I was saddened again this week to hear of two broken hearts of sons of friends. One was a marriage of less than two years and the other a live-in relationship of 14 months with joint house ownership. In both cases, a lady had declared her undying love during a marriage ceremony or on a house deed, and then admitted a short time later that love had died.
Another friend spoke of joy on being told he’d be a grandfather, but when he asked, “are there marriage plans?” he was told, “No. All of our friends have gotten divorced and we don’t want to have to go through the pain if things don’t work out.”
So much for “unto death do us part.”
In the book Human Person- Dignity Beyond Compare, Sister Terese Auer, O.P. borrows from the teachings of Pope John Paul II in contrasting emotional love with love caused by free will.
“In the eyes of a person sentimentally committed to another person, the value of the beloved object grows enormously---as a rule out of all proportion to his or her real value. It is precisely this subjective basis of sentimentality which is the cause of disillusionment for the lover. The lover eventually finds out that the beloved is not the person the lover thought him to be.”
“Emotional love is in sharp contrast to love caused by the will. Emotional love originates spontaneously and develops quickly, depends on emotions and is based upon a value that comes from the lover. Love caused by the will originates deliberately and develops over time, with effort, depends on free will and is objectively based on a value that comes from the one loved. That is, he must know the true value of the goodness of the person himself.”
Sister Auer continues, “In order to love another, a person must know the truth about who the other is so that they can form a relationship with them. Without this objective dimension, the lover is unable to go out of himself to unite in love with the other person.”

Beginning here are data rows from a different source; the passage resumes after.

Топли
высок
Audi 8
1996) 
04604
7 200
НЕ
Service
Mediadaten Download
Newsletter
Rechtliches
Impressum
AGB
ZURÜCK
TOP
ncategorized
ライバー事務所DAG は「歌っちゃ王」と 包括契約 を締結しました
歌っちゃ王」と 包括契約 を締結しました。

“Love caused by the free will occurs when a person wills a good for the other person just as he wills it for himself, “I desire a good for you just as I desire it for myself, for my own, “I”…Your “I” necessarily becomes in some sense mine, lives within my “I” as well as within itself. This is the meaning of the word ‘friendship.’”

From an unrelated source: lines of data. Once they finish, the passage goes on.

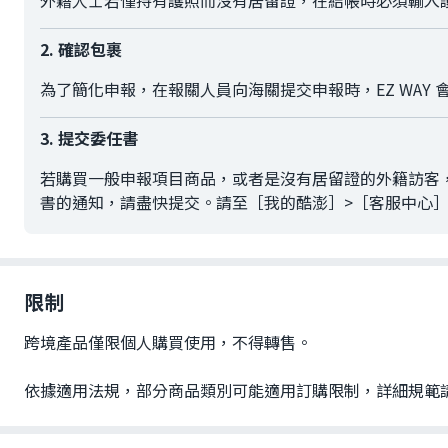
外籍人士若僅持有護照而沒有居留證，在結帳時必須輸入
2. 確認包裹
為了簡化申報，在報關人員向海關提交申報時，EZ WAY
3. 提交委任書
若購買一般申報項目商品，或者是沒有居留證的外籍訪客，
書的通知，請盡快提交。請至［我的酷澎］>［客服中心］
限制
跨境產品僅限個人購買使用，不得轉售。
依據適用法規，部分商品類別可能適用訂購限制，詳細規範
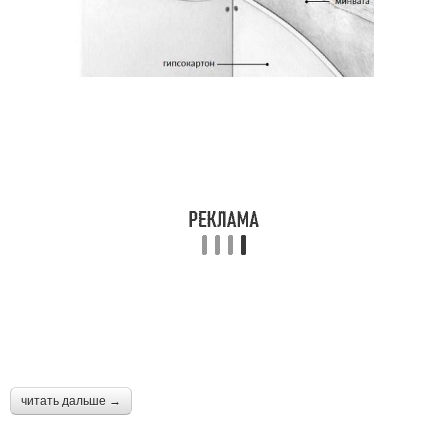
читать дальше →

I don’t pretend to know the circumstances of the couples I’ve mentioned, neither the bonds that were broken, or the lack of desire to commit to marriage, but based upon my experiences, both people must get past emotional love and be able to love with their free wills for the union to endure.
In this era of “instant everything”, are we settling for emotional love which rarely lasts, instead of making the effort to develop a love caused by free will which will endure forever?